Encoding the enum kind as its own tag is the clean way when looking at it from a parser-designing point of view. But would be incompatible to xsd.
check all closing tags
Currently closing tags (</foo>
) are not compared to their opening tags, to see if the name matches. This is just a nice-to have, but isn't possible yet in serde without doing heap allocations.
serialization
Once the deserializer does its job for all relevant rust types it would be nice to also serialize stuff to xml.
mixed content
example xml:
<root>hi <b>you</b><i>!</i></root>
I have no idea what I should do with that.
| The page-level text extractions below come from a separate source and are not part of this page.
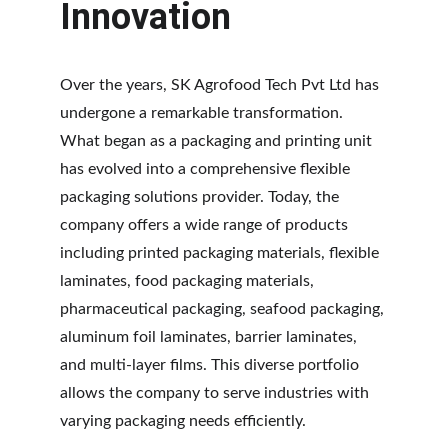
Innovation
Over the years, SK Agrofood Tech Pvt Ltd has 
undergone a remarkable transformation. 
What began as a packaging and printing unit 
has evolved into a comprehensive flexible 
packaging solutions provider. Today, the 
company offers a wide range of products 
including printed packaging materials, flexible 
laminates, food packaging materials, 
pharmaceutical packaging, seafood packaging, 
aluminum foil laminates, barrier laminates, 
and multi-layer films. This diverse portfolio 
allows the company to serve industries with 
varying packaging needs efficiently.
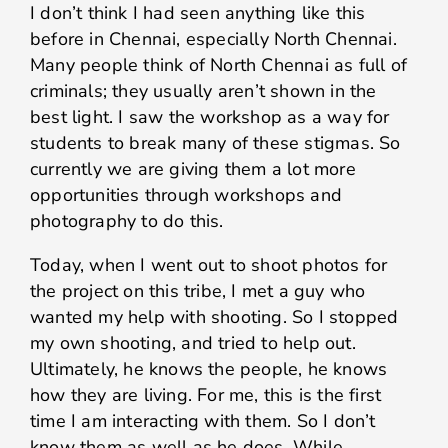
I don’t think I had seen anything like this
before in Chennai, especially North Chennai.
Many people think of North Chennai as full of
criminals; they usually aren’t shown in the
best light. I saw the workshop as a way for
students to break many of these stigmas. So
currently we are giving them a lot more
opportunities through workshops and
photography to do this.
Today, when I went out to shoot photos for
the project on this tribe, I met a guy who
wanted my help with shooting. So I stopped
my own shooting, and tried to help out.
Ultimately, he knows the people, he knows
how they are living. For me, this is the first
time I am interacting with them. So I don’t
know them as well as he does. While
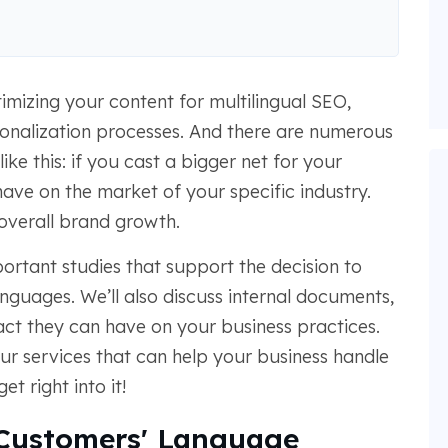
imizing your content for multilingual SEO,
ationalization processes. And there are numerous
 like this: if you cast a bigger net for your
have on the market of your specific industry.
 overall brand growth.
mportant studies that support the decision to
anguages. We’ll also discuss internal documents,
act they can have on your business practices.
 our services that can help your business handle
et right into it!
Customers' Language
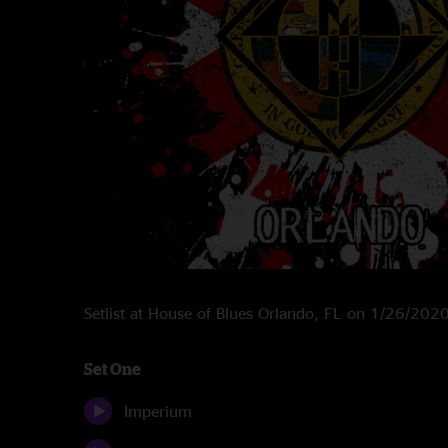
Setlist at House of Blues Orlando, FL on 1/26/202
Set One
Imperium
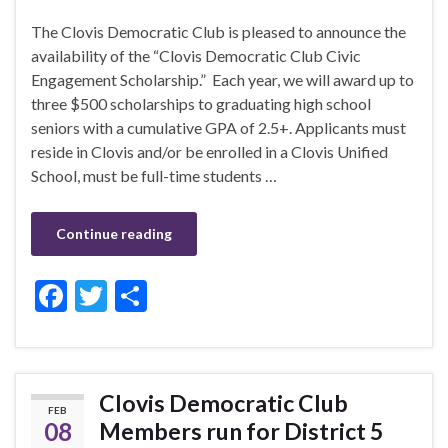
The Clovis Democratic Club is pleased to announce the
availability of the “Clovis Democratic Club Civic
Engagement Scholarship.” Each year, we will award up to
three $500 scholarships to graduating high school
seniors with a cumulative GPA of 2.5+. Applicants must
reside in Clovis and/or be enrolled in a Clovis Unified
School, must be full-time students …
Continue reading
F
T
S
ac
w
h
e
itt
ar
b
er
e
Clovis Democratic Club
FEB
o
08
Members run for District 5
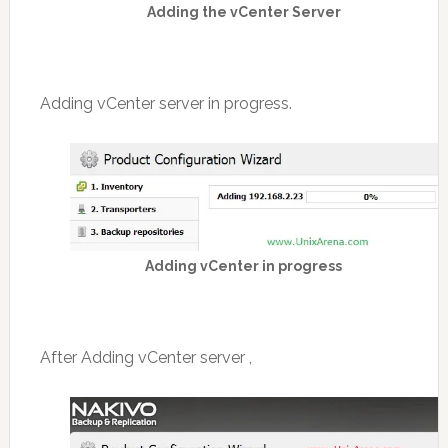
Adding the vCenter Server
Adding vCenter server in progress.
Adding vCenter in progress
After Adding vCenter server ,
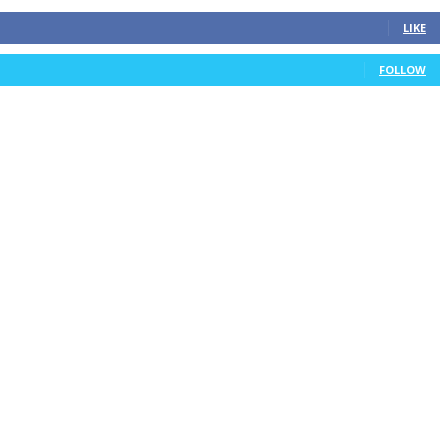
LIKE
FOLLOW
TIREBALL
WRITE FOR US
CONTACT
ADVERTISE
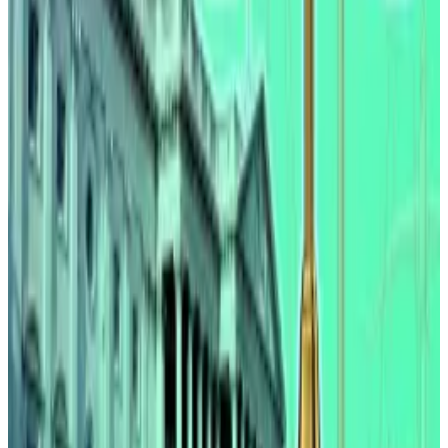
Clarity Act coming soon?
The Clarity Act aims to set in stone digital asset
regulation but has been in a deadlock since January
after the US’ biggest crypto exchange, Coinbase,
pulled
support for the bill.
Coinbase, which allows clients to earn rewards on
USDC, has said that banning yield would be unfair.
Banking representatives have warned they could lose
their deposit base as a result as customers flock to
more attractive offers from crypto exchanges.
Still, advancements are being made. Stephan Lutz,
CEO of the crypto exchange BitMEX,
told
DL News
Is that a sequence of
enum Mixed<T> { Text(String), Element(T) }
Or should this be the String "hi <b>you</b><i>!</i>
"?
Root element
In case of structs, should the root element be named after the struct name? Or don't we really care about those since the parser doesn't require them to figure out what it's parsing?
Not deserializable Xml
Can you think of any xml that could not be deserialized to a Rust type but should be?